INSIDE - To keep it from being too utilitarian, Explorer's dashboard uses smooth contours and artful curves, along with a host of creature comforts. Our test Explorer came with five-passenger seating, though three adults in back is a squeeze. Eddie Bauer models come with sport bucket front seats that are supportive and comfortable. Six-way power adjustments for them assure comfortable positions. The leather-wrapped steering wheel has built-in audio and climate controls, while large, easy-to-read gauges dominate the instrument panel. The center console houses small buttons for various controls, along with a sizable storage area and cupholders. Other standard features include cruise control, power windows, door locks and mirrors, intermittent wipers, climate control, overhead console and an AM/FM/Cassette/CD stereo system. ON THE ROAD - There are several engines available with Explorer - two V6s and one V8. The first V6 is a 160-horse 4.0 liter unit that comes standard with the XLS model. A pushrod 5.0 liter V8 that produces 215 horsepower is standard on XLT, Eddie Bauer and Limited Explorers. This engine has been used for many years with various Ford products, most notably the Mustang GT of several years back. A no-charge option on Eddie Bauer and Limited models is another 4.0 liter V6, though this unit uses a single overhead camshaft instead of pushrods as in the base engine.

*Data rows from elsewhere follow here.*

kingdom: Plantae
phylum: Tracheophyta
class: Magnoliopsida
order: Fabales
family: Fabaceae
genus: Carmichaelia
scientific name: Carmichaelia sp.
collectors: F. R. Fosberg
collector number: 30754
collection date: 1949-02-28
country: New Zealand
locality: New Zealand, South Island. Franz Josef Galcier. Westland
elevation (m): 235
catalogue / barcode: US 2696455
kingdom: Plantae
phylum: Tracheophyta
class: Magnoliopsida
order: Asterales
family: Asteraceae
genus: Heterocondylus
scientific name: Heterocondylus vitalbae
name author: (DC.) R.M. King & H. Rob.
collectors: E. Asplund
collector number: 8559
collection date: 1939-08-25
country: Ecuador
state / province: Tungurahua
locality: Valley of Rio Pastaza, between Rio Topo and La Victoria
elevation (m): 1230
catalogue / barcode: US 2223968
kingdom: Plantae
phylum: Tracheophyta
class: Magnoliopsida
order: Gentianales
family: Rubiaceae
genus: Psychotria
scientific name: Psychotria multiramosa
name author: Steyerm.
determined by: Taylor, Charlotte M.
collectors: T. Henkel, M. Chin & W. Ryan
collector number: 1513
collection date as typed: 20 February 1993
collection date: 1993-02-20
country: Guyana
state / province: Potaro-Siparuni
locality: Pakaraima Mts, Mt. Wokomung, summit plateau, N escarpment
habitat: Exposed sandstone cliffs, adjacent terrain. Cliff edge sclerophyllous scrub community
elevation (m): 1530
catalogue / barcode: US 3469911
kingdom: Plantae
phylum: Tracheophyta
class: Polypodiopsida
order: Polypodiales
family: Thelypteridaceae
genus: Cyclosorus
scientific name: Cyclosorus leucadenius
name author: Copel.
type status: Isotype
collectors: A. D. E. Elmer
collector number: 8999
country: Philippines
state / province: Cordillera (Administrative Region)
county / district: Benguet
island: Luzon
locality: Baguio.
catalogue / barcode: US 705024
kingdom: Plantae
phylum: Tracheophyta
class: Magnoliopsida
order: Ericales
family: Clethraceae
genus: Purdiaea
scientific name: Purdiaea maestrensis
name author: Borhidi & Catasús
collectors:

It produces 205 horsepower and 240 lb-ft of torque in smooth fashion, a noticeable difference from the other V6. It gives good acceleration and reasonable fuel mileage, and it's the engine of choice for us. Mated to this is a smooth five-speed automatic transmission.

BEHIND THE WHEEL - Explorer is one of those SUVs that doesn't feel like a truck. It has a relatively low center of gravity, which keeps it flat in the corners. Consequently, it doesn't have much ground clearance, so its off-road capabilities are limited to light-duty four- wheeling. It uses a ladder-type frame with an independent front suspension and a solid rear axle, and, if properly equipped, can tow up to 5800 pounds. Our tester came with optional load-leveling rear springs, which helps keep it on a level plane when weight is added in back. In addition, our test model was a 4X4, so it came with Ford's excellent Control-Trac four-wheel drive system that engages with the twist of a dashboard knob. It has a low range for extra pulling power. Power rack-and-pinion steering is standard, as are four-wheel disc brakes with an anti-lock braking system (ABS).

SAFETY - Dual dashboard airbags, ABS and side-impact door beams are standard; side-impact airbags are optional.

OPTIONS - Side airbags: $395; power moonroof: $800; trailer tow package: $355; load leveling: $350; reverse sensing: $255; underbody skid plates: $125; CD changer: $395; destination: $525.